**Text shown**:

\name{covMcd}
\alias{covMcd}
\alias{print.mcd}
%
\title{Robust Location and Scatter Estimation via MCD}
\concept{High breakdown point}
\description{
     Compute a robust multivariate location and scale estimate with a high
     breakdown point, using the \sQuote{Fast MCD} (Minimum Covariance
     Determinant) estimator.
}
\usage{
covMcd(x, cor = FALSE, alpha = 1/2, nsamp = 500, nmini = 300, seed = NULL,
       trace = FALSE, use.correction = TRUE, control = rrcov.control())
}
\arguments{
  \item{x}{a matrix or data frame. }
  \item{cor}{should the returned result include a correlation matrix?
    Default is \code{cor = FALSE}}.
  \item{alpha}{numeric parameter controlling the size of the subsets
    over which the determinant is minimized, i.e., \code{alpha*n}
    observations are used for computing the determinant.  Allowed values
    are between 0.5 and 1 and the default is 0.5.}
  \item{nsamp}{number of subsets used for initial estimates or \code{"best"}
    or \code{"exact"}.  Default is \code{nsamp = 500}.  For
    \code{nsamp = "best"} exhaustive enumeration is done, as long as the
    number of trials does not exceed 100'000 (\code{= nLarge}).  For \code{"exact"},
    exhaustive enumeration will be attempted however many samples are
    needed.  In this case a warning message may be displayed saying
    that the computation can take a very long time.}
  \item{nmini}{for large \eqn{n}, the algorithm splits the data into
    maximally \eqn{k_{\mathrm{rep}} = 5}{krep = 5} subsets of size
    \code{nmini}. %% FIXME? -- more accurately and in detail ?!
    The original algorithm had \code{nmini = 300} hard coded.}
  \item{seed}{initial seed for random generator, see \code{\link{rrcov.control}}.}
  \item{trace}{logical (or integer) indicating if intermediate results
    should be printed; defaults to \code{FALSE}; values \eqn{\ge 2}{>= 2}
    also produce print from the internal (Fortran) code.}
  \item{use.correction}{ whether to use finite sample correction
    factors; defaults to \code{TRUE}.}
  \item{control}{a list with estimation options - this includes those
    above provided in the function specification, see
    \code{\link{rrcov.control}} for the defaults.  If \code{control} is
    supplied, the parameters from it will be used.  If parameters are
    passed also in the invocation statement, they will override the
    corresponding elements of the control object.}
}
\details{
  The minimum covariance determinant estimator of location and scatter
  implemented in \code{covMcd()} is similar to \R function
  \code{\link[MASS]{cov.mcd}()} in \pkg{MASS}.  The MCD method looks for
  the \eqn{h (> n/2)} (\eqn{h = h(\alpha,n,p) =}
  \code{\link{h.alpha.n}(alpha,n,p)}) observations (out of \eqn{n})

**Dataset rows**:
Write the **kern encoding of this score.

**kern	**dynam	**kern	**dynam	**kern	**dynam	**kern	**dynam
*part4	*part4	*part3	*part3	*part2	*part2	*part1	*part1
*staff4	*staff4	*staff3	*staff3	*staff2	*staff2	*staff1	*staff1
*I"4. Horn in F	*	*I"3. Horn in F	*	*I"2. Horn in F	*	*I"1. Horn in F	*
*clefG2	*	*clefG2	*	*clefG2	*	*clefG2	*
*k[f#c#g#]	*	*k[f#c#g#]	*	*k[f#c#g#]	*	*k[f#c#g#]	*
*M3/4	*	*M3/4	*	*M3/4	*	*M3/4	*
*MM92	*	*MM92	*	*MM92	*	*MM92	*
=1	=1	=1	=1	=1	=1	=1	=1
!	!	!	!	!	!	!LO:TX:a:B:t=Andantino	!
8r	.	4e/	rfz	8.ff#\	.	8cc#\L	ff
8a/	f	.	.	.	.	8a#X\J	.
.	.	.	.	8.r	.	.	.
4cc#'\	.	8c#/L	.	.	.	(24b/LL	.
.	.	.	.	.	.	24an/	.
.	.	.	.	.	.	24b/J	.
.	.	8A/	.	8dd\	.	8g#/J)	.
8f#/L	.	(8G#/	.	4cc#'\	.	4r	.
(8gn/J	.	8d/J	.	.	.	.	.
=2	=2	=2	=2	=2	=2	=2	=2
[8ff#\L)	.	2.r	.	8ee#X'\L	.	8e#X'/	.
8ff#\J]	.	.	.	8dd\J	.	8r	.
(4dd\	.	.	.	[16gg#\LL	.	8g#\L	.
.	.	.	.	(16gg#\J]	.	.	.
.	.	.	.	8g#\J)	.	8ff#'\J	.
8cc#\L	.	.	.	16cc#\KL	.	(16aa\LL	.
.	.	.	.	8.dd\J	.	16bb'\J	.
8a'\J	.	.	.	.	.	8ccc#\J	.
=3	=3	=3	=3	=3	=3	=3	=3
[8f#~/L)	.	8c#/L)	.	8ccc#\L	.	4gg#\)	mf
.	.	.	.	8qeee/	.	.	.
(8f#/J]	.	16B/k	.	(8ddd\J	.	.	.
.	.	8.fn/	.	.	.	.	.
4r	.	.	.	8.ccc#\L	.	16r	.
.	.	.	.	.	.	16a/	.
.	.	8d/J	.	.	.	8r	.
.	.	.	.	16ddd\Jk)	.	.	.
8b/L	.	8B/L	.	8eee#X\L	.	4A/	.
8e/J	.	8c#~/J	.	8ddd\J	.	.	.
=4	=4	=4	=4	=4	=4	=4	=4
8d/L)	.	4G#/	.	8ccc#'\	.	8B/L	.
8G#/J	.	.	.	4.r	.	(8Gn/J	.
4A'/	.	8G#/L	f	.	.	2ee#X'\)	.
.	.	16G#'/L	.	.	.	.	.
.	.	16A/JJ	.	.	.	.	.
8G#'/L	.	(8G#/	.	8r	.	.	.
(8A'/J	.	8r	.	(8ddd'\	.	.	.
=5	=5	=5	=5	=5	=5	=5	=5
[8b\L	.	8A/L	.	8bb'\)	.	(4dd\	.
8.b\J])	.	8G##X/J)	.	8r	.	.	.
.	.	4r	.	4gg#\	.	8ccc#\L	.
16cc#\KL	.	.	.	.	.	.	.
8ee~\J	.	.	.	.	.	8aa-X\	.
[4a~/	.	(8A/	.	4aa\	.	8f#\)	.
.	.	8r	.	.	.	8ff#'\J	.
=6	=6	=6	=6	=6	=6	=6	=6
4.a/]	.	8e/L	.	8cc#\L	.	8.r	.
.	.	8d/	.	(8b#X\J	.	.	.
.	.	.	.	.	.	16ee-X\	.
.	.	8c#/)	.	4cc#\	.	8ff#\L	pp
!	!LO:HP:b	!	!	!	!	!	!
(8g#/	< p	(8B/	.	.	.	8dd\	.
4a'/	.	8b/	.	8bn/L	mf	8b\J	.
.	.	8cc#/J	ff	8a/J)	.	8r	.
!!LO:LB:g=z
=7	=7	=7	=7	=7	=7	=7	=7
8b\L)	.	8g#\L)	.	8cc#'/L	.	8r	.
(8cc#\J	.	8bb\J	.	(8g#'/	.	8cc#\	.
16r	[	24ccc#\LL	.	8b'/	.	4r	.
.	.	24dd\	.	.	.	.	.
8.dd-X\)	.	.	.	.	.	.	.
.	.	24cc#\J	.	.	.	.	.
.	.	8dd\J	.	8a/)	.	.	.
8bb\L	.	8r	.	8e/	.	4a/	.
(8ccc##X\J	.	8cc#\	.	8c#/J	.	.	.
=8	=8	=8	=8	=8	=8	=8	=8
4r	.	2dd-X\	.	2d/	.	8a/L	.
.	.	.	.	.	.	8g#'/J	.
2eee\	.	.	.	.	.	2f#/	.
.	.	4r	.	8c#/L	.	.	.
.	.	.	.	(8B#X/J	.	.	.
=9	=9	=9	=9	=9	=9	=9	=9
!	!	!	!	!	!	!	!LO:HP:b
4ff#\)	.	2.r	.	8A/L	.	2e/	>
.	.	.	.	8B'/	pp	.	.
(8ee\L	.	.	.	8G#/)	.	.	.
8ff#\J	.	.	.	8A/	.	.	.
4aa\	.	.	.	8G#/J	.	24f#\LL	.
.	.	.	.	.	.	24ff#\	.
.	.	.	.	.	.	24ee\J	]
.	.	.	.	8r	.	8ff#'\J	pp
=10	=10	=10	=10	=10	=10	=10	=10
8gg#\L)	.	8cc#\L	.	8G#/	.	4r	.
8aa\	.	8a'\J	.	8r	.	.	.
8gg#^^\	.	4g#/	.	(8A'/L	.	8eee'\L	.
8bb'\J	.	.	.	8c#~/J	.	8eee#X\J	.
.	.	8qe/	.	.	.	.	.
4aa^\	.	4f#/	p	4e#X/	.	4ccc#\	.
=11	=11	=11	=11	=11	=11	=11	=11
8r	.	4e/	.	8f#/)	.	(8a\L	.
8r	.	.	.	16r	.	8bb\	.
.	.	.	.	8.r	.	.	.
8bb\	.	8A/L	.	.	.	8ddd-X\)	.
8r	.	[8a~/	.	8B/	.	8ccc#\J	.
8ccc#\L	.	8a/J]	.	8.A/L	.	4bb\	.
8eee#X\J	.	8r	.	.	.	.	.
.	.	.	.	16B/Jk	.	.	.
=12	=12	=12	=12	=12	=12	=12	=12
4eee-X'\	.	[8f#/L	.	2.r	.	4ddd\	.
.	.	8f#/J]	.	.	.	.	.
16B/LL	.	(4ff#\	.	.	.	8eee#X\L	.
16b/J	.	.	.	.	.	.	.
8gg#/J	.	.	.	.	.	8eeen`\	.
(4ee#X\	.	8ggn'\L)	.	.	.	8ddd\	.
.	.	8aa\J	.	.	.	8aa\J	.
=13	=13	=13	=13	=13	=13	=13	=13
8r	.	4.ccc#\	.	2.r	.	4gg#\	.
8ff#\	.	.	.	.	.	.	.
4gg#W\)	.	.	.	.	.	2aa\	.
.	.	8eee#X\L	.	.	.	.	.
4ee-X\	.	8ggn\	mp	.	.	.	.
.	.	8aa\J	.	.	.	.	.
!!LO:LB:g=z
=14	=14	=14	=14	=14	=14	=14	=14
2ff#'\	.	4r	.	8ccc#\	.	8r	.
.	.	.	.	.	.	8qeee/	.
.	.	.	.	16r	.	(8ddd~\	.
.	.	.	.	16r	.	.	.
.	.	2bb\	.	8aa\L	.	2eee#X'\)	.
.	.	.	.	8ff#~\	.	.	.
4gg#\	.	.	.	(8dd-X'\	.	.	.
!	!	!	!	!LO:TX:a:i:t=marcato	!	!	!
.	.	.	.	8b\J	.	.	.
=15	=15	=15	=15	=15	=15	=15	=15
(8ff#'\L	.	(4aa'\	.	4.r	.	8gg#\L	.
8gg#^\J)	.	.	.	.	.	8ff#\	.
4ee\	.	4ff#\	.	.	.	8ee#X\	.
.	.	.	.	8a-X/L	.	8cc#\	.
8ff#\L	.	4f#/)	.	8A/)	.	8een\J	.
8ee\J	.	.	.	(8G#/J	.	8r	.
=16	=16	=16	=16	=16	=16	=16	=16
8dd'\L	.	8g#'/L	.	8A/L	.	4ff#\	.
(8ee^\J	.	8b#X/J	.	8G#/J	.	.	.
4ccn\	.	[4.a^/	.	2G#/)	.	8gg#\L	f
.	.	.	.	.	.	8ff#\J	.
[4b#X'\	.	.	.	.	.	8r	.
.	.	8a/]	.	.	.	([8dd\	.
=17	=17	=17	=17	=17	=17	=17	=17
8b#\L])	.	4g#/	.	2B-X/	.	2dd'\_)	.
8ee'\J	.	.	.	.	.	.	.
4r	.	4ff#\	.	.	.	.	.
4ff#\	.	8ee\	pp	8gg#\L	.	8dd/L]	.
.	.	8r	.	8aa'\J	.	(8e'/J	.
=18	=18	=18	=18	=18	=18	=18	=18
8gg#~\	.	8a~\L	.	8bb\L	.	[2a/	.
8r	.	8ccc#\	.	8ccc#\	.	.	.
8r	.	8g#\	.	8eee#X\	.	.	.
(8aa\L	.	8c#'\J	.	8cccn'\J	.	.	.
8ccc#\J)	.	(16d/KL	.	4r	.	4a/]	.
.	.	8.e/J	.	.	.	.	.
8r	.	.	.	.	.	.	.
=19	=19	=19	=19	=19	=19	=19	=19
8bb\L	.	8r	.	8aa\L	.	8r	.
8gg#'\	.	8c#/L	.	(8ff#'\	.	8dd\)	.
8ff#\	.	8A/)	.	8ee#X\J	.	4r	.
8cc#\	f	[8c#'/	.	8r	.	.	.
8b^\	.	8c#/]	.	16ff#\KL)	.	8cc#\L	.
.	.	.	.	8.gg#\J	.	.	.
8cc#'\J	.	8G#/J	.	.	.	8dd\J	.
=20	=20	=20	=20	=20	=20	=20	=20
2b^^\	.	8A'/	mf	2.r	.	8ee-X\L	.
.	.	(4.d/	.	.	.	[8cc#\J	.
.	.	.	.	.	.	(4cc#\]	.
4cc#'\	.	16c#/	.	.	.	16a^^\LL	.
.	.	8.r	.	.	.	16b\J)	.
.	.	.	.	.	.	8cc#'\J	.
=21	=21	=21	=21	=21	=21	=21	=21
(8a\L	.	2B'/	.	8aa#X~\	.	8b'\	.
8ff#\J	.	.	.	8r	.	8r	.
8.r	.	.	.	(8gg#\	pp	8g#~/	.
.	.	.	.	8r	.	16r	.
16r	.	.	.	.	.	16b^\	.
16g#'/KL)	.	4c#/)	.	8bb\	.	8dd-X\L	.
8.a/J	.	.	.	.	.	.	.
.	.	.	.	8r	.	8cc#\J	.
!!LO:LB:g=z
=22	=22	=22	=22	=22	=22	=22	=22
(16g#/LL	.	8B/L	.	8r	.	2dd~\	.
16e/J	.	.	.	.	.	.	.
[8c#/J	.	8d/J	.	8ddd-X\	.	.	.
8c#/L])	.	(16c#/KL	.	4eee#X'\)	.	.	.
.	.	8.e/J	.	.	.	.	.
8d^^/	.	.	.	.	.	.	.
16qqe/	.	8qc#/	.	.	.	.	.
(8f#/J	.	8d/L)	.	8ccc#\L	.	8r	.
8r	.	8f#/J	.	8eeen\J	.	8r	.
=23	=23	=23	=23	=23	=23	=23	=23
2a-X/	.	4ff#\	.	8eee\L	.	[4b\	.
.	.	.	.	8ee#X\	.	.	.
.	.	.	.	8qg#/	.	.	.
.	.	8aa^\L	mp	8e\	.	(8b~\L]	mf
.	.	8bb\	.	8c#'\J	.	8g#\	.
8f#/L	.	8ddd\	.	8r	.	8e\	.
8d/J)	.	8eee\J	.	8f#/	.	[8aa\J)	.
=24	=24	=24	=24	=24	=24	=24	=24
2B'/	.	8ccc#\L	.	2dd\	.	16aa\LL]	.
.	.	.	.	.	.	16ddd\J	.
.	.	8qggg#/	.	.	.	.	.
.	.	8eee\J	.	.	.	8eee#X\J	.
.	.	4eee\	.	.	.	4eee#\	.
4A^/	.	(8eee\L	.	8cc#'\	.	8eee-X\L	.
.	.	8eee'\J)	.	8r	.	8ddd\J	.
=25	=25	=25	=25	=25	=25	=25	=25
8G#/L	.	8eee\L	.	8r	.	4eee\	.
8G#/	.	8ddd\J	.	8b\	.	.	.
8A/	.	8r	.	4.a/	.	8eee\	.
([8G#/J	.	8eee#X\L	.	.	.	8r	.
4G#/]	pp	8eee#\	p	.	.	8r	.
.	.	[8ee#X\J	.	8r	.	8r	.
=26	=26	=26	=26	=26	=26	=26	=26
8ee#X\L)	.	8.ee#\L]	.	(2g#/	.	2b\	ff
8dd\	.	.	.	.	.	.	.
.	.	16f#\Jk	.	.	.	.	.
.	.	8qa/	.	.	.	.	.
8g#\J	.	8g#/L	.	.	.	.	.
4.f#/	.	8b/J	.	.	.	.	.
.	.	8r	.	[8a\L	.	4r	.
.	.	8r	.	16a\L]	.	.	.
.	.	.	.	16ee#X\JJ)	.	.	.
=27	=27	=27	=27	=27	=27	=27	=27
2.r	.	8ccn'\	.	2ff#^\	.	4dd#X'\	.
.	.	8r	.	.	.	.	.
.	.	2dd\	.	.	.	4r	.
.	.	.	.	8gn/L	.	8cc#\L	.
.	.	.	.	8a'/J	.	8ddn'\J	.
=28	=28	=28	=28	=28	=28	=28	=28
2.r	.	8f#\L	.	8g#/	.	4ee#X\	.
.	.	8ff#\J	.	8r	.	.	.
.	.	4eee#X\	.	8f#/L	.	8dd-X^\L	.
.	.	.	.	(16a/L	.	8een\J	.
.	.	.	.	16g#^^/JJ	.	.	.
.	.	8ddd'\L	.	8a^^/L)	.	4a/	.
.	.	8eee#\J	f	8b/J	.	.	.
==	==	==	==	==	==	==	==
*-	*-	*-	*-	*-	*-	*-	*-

**Directive A**: Identify every line in the listing that contains the string "kern", treating uppercase and lowercase as different, and copy each of those lines.
**Directive B**: Write the next part of the covMcd help page, starting right after its last line.

**Answer A**:
Write the **kern encoding of this score.
**kern	**dynam	**kern	**dynam	**kern	**dynam	**kern	**dynam

**Answer B**:
  whose classical covariance matrix has the lowest possible determinant.

  The raw MCD estimate of location is then the average of these \eqn{h} points,
  whereas the raw MCD estimate of scatter is their covariance matrix,
  multiplied by a consistency factor and a finite sample correction factor
  (to make it consistent at the normal model and unbiased at small samples).

  The implementation of \code{covMcd} uses the Fast MCD algorithm of
  Rousseeuw and Van Driessen (1999) to approximate the minimum
  covariance determinant estimator.

  Both rescaling factors (consistency and finite sample) are returned
  also in the vector \code{raw.cnp2} of length 2.  Based on these raw
  MCD estimates, a reweighting step is performed which increases the
  finite-sample eficiency considerably - see Pison et al.~(2002).  The
  rescaling factors for the reweighted estimates are returned in the
  vector \code{cnp2} of length 2.  Details for the computation of the
  finite sample correction factors can be found in Pison et al. (2002).

  The finite sample corrections can be suppressed by setting
  \code{use.correction = FALSE}.
}
\author{Valentin Todorov \email{valentin.todorov@chello.at}, based on
  work written for S-plus by Peter Rousseeuw and Katrien van Driessen
  from University of Antwerp.% no E-mails for spam-protection
}
\value{
  An object of class \code{"mcd"} which is basically a
  \code{\link{list}} with components
  \item{center}{the final estimate of location.}
  \item{cov}{the final estimate of scatter.}
  \item{cor}{the (final) estimate of the correlation matrix (only if
    \code{cor = TRUE}).}
  \item{crit}{the value of the criterion, i.e. the determinant.}
  \item{best}{the best subset found and used for computing the raw
    estimates, with \code{\link{length}(best) == quan =
      \link{h.alpha.n}(alpha,n,p)}.}
  \item{mah}{mahalanobis distances of the observations using the final
    estimate of the location and scatter.}
  \item{mcd.wt}{weights of the observations using the final estimate of
    the location and scatter.}
  \item{cnp2}{a vector of length two containing the consistency
    correction factor and the finite sample correction factor of
    the final estimate of the covariance matrix.}
  \item{raw.center}{the raw (not reweighted) estimate of location.}
  \item{raw.cov}{the raw (not reweighted) estimate of scatter.}
  \item{raw.mah}{mahalanobis distances of the observations based on the
    raw estimate of the location and scatter.}
  \item{raw.weights}{weights of the observations based on the raw
    estimate of the location and scatter.}
  \item{raw.cnp2}{a vector of length two containing the consistency
    correction factor and the finite sample correction factor of
    the raw estimate of the covariance matrix.}
  \item{X}{the input data as numeric matrix, without \code{\link{NA}}s.}
  \item{n.obs}{total number of observations.}
  \item{alpha}{the size of the subsets over which the determinant is
    minimized (the default is \eqn{(n+p+1)/2}).}
  \item{quan}{the number of observations, \eqn{h}, on which the MCD is
    based.  If \code{quan} equals \code{n.obs}, the MCD is the classical
    covariance matrix.}
  \item{method}{character string naming the method (Minimum Covariance
    Determinant).}
  \item{call}{the call used (see \code{\link{match.call}}).}
}
\references{
  P. J. Rousseeuw and A. M. Leroy (1987)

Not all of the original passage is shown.